Ellen Covey

Research

Historically, our research program has been concerned with the broad question of how complex patterns of sound are processed and analyzed in the central nervous system, and how hearing leads to appropriate behavior. Echolocating bats depend almost entirely on hearing to navigate and capture prey, their echolocation behavior is well understood, and their auditory systems are highly developed and accessible for study. Because the auditory brainstem of all mammals is characterized by a similar network of parallel pathways, principles discovered in bats are applicable to many different systems including human speech processing and pattern recognition software.

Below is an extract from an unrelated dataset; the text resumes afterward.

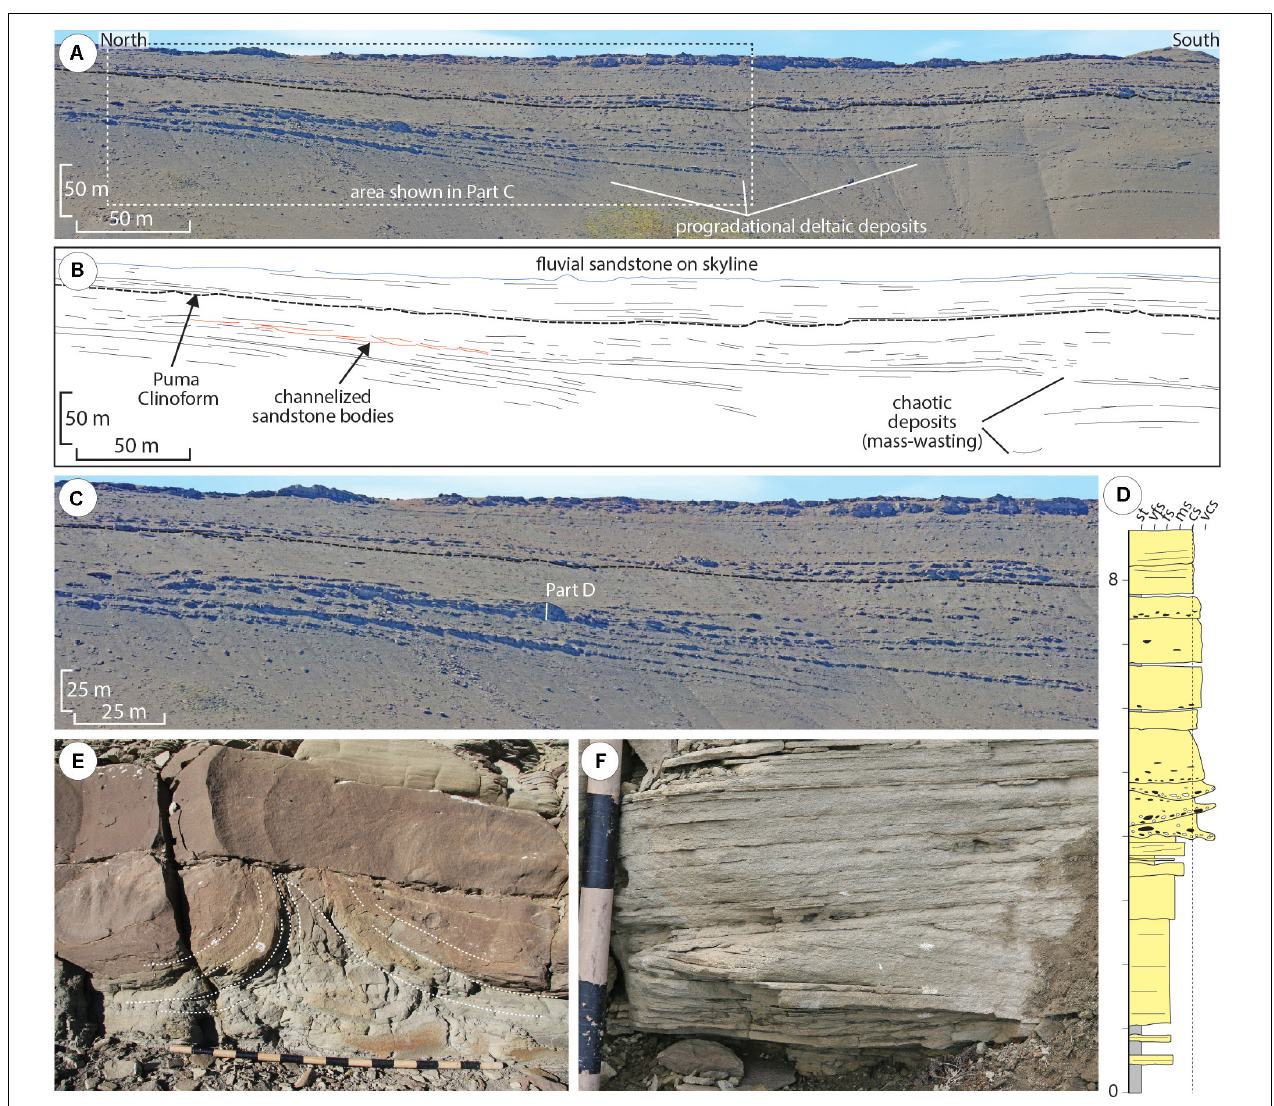
FIGURE 11 | (A) Photo-mosaic and (B) line-drawing trace of the upper portion of the Oveja shelf margin and the proximal deposits overlying the Puma clinoform showing river dominated deltaic clinoforms dipping basinward and transitioning into siltstone-dominated slope deposits. See Figure 10A for location. (C) Photo mosaic of deltaic clinoform topset highlighted in (A) . (D–F) Facies of the upper section of the Oveja clinothem, including: (D) Detailed stratigraphic section of typical sandstone-dominated coarsening upward package with interbedded carbonaceous mudstone (F14) and thin-bedded sandstone (F13) overlain by planar-laminated sandstone (F8) and coarse- to very coarse-grained lenticular sandstone (F7). Section location is shown in (C) . (E) Loading structure in medium-grained sandstone (F10); Jacob staff at base of photo is 1.5 m long (outcrop location is top of Toro section; Figure 3 ). See bed in measured section ( Figure 7C ) at 35 m for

Examples of past studies include: 1) neuropharmacological experiments to reversibly block excitatory neurotransmission in selected brainstem pathways to determine the role of each pathway in shaping responses of neurons at higher levels; 2) whole-cell patch clamp recording in the auditory midbrain of awake animals to elucidate the synaptic and cellular mechanisms responsible for creating neural selectivity for biologically important patterns of sound; 3) anatomical and electrophysiological experiments to identify links between auditory and motor systems and to understand the role of feedback from the motor system in modulating sensory processing.
Recently we have moved in a completely new direction, studying how humans' mental health is affected by the now ubiquitously deployed variety of digital automated systems, including those that incorporate AI. Our goal is to identify design features and applications that make such systems useful and supportive and those that cause frustration, anxiety, depression, learned helplessness, and other unhealthy effects.